Some say Sedona’s vortex energy is so powerful that you can actually feel it and that it is powerful enough to help people take giant leaps with their spiritual development. (Link)
So richtig spirituell bin ich zwar nicht, aber ich wollte da hoch. Sie war dagegen, weil es keine Absicherung gab. Nein Jim, das machst du nicht!
Auf halber Höhe des Bell Rock’s, einem der fünf Vortexe, der schon bis dahin eine nicht nur anstrengende, sondern beinahe schwindelerregende Steigung vorwies, ließen wir uns auf einem Vorsprung nieder. Diese Aussicht. Überall rot und grün und ein gefühlvoller Weitblick in eine einzigartige Landschaft und höher müssen wir nicht, oder? Doch! Pass auf, ich geh kurz um die Ecke und schau, wie es von hier weitergeht.
Okay, keine Chance, oder? Ich will aber! Darf ich hoch? Bitte bitte! Ja okay. YESSS! In fünfzehn Minuten bin ich wieder bei dir. Okay, gut. Bis gleich, pass auf dich auf. Ja, mach ich. Warte hier.
Fünfzehn Minuten. Wie blöd war denn diese Abmachung? Ich soll in fünfzehn Minuten zur Spitze klettern und wieder zurückkommen? Ich?, jemand, der noch nie in freier Wildnis ohne Absicherung geklettert ist, abgesehen von den wenigen Steigungen am Reinebringen in Norwegen vor zwei Jahren? Naivität und der absolute Wille, da jetzt hochzuklettern, vermischten sich zu einer besorgniserregenden Soße.

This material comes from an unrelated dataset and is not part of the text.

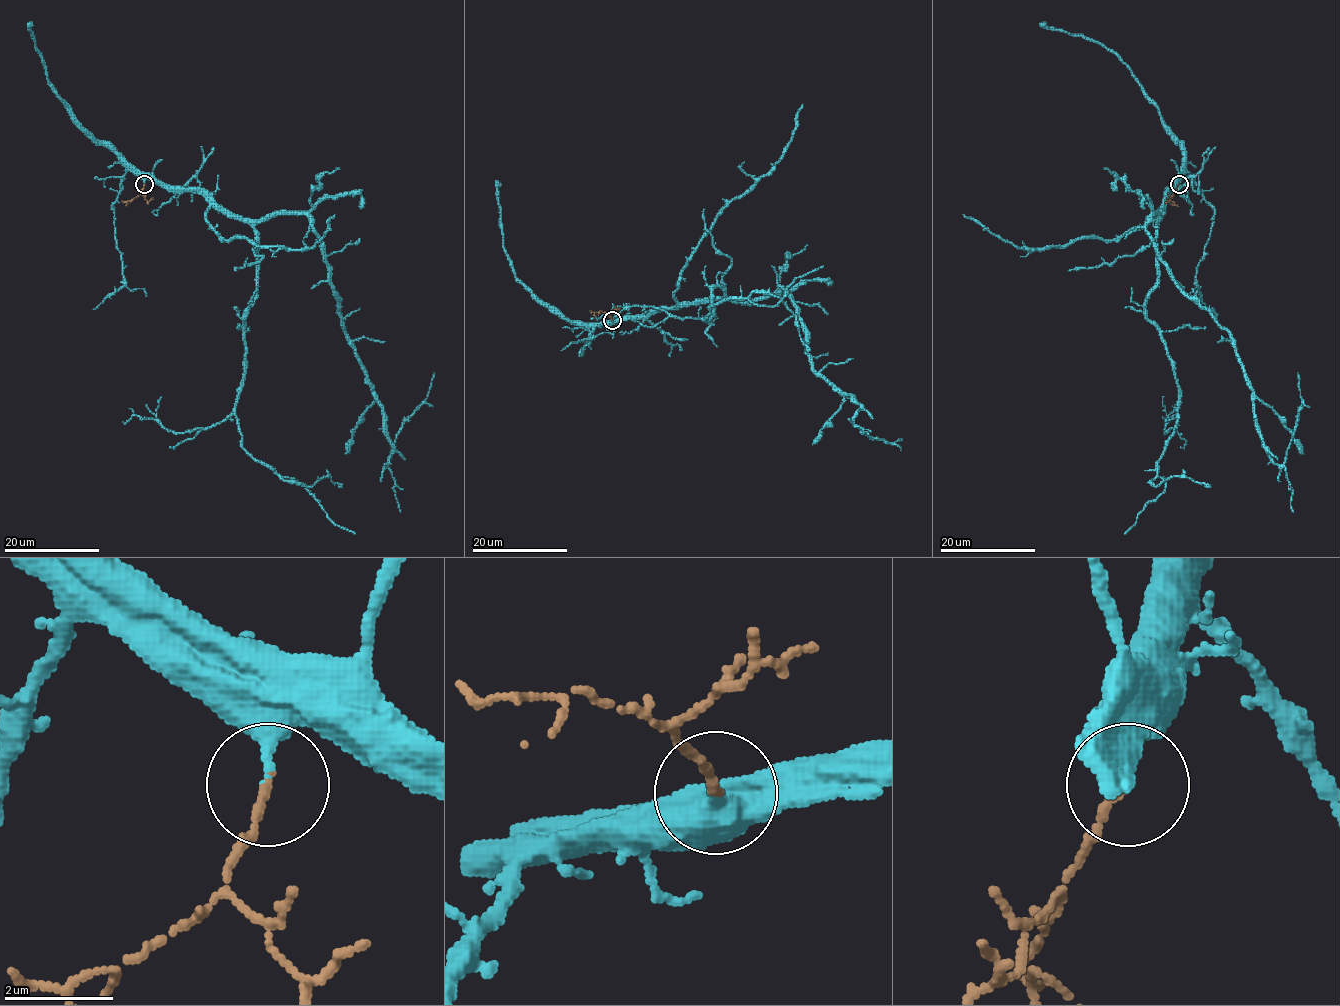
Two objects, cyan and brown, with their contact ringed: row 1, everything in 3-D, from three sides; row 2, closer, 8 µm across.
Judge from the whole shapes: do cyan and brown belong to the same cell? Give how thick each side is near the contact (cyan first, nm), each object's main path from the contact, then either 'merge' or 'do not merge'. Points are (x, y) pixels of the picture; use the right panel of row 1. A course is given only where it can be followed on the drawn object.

Die ersten dreißig Meter waren noch okay, irgendwie konnte ich mich zwischen Steinen in einer Manier, wie es Kinder in Türrahmen machen, nach oben drücken. Dann aber gab es nur noch eine Wand, die senkrecht(!) in die Höhe verlief. Ha!, niemals. Zu meinem Gunsten aber stand an dieser Stelle ein mehr oder weniger durchtrainierter Typ, der zu meinem persönlichen Bergführer wurde. Da er schon öfters auf dem Gipfel war, sagte er mir bis auf den Zentimeter genau, wo ich hintreten, wo ich mich festhalten musste. Ein Blick nach unten und es ging gute fünfzig Meter bis zum nächsten Vorsprung des Berges hinab. Ich hatte Schiss, gleichzeitig aber fühlte ich mich sicher genug, es zu probieren, wobei die Sicherheit sicherlich von der naiven Soße eines kindlichen Gefühls herrührte, das mal einem kleinen, jungen Draufgänger gehörte, der in seiner Kindheit jede Herausforderung abseits jeglichem Verantwortungsbewusstsein annehmen wollte.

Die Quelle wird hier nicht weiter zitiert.